29.不安
黒山羊の王子殿下は、心なしか寂しげな顔で答えた。
「多分、大丈夫だと思うけど、悪いことするような人が……全くいない訳じゃないからね。ここは魔法使いの国だから、名前を名乗る習慣はないんだ。名前を知られるのは、命を握られるのと同じことなんだよ。だから、誰にも知られないようにするんだよ」
「過去に、三つ首山羊の王女殿下が、魔力を持たない異国の男性とご結婚なさったことを快く思わない輩がいたのです。当時、国王陛下は開放政策を実施しておられました」
大使が詳しい説明を始めた。
血が濃くなり過ぎないよう、国際結婚が奨励され、手本として五人の王族が外国人と結婚した。
他の四人は近隣にある同盟国の王族と縁組したが、三つ首山羊の王女は、国連で知り合った日之本帝国の一般人に嫁ぎ、ムルティフローラを離れた。
元々、開放政策に反対していた一派が猛反発したが、中立派の提案により、子供が生まれるまで様子を見ることで、一旦は落ち着いた。
やがて、二人の間に娘が生まれた。
一人娘が十二歳になるのを待って、王族の能力検査が実施された。
結果は惨憺たるものだった。
右の塔の扉を開くことはできたが、塔内の扉は一枚も開けられなかったのだ。
これは、王家の血を引きながら、魔力を持たないことを意味した。
「えーっと……なんで?」
「入口の扉は、王家のお血筋に反応して開きます。王家と無縁の者には、どんなに力があっても開けられません。内部の扉は魔力に反応して開きます。上に行く程、開閉には強い魔力が必要で、全部で百枚あります。黒山羊の王子殿下は九十二枚開けられましたが、あなた様の父上と、もう一人の叔父上は、一枚も開けられませんでした」
大使は、政晶が知りたいと思うことを先回りして説明した。
心臓が弱い叔父は、国王が抱き上げて階段を昇り、扉だけを自分の手で開けた。
三つ子の兄弟でも、魔力を持たない二人は、王族と認められなかった。そしてまた、多くの魔法文明国がそうであるように、魔力を持たない二人には、ムルティフローラの国籍を取得することも出来なかった。

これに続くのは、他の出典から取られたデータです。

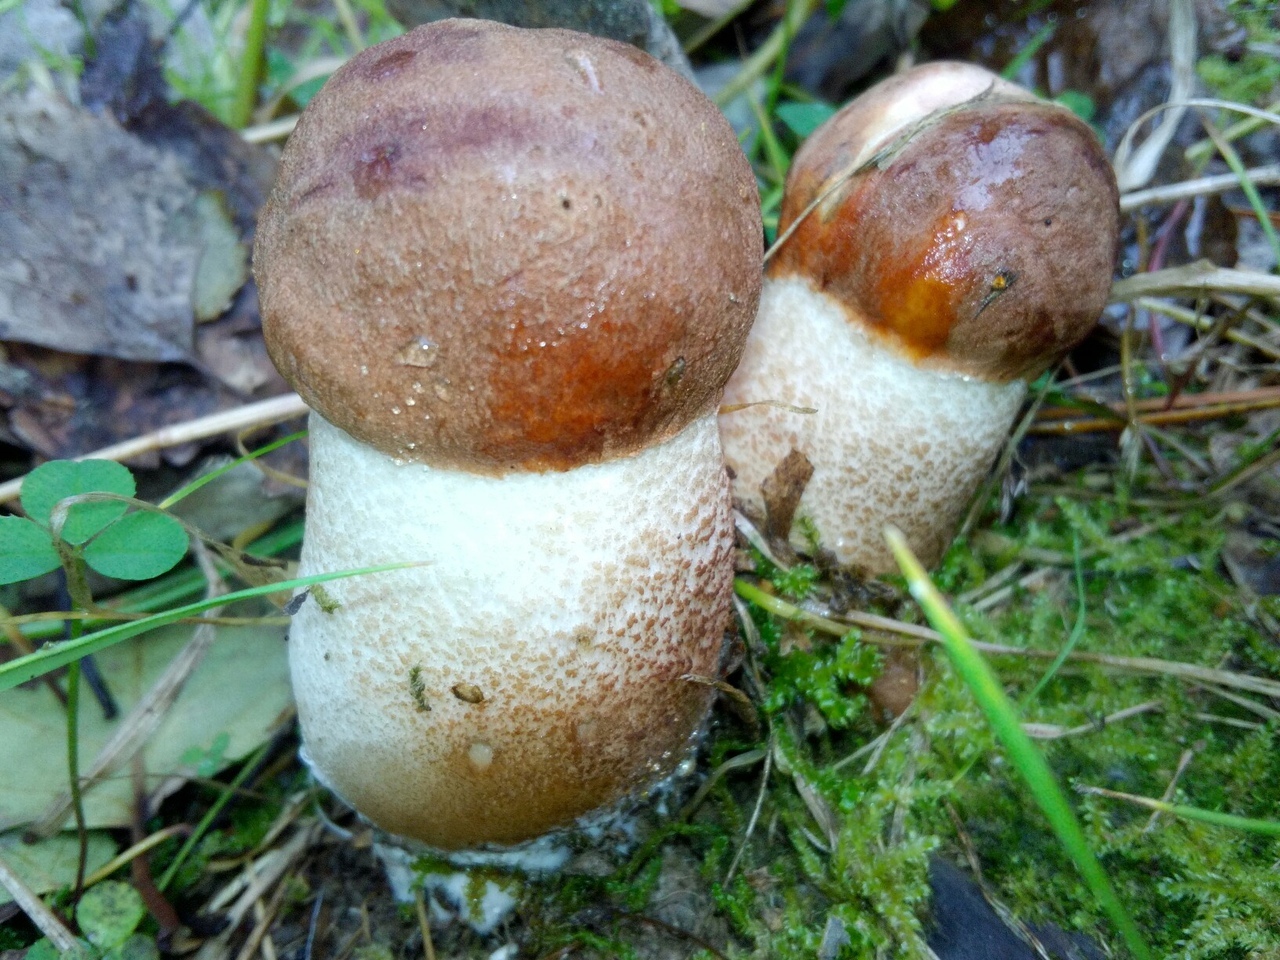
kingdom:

王族である宗教一人が、十八歳で日之本帝国からムルティフローラ王国に国籍を移した。
「えっ? そしたら、おっちゃん、外国人として日之本におるん? なんで……?」
「体調のこととか色々あって、こっちに引越せないんだよ」
魔法は「元に戻す」ことで治療する為、強力な術を用いれば、即死でない限り、何事もなかったかのように完全に回復……復元が可能だ。
それ故、先天的な病や障碍は、そもそも治療の対象にならない。
一般的に多胎児は小さく生まれるが、この三つ子は、宗教だけが極端に小さかった。
更に心臓や消化器などにも先天異常があり、何もしなければ、生後間もなく死亡する筈だった。しかし、日之本帝国の先端科学による治療で、一命を取り留めた。
現在では、多少の支障はあるものの日常生活を送り、仕事もこなしている。
「魔力をお持ちの黒山羊の殿下だけが、ご不自由なお体なのは、呪いが原因なのです」
大使が固い表情で忌々しげに言った。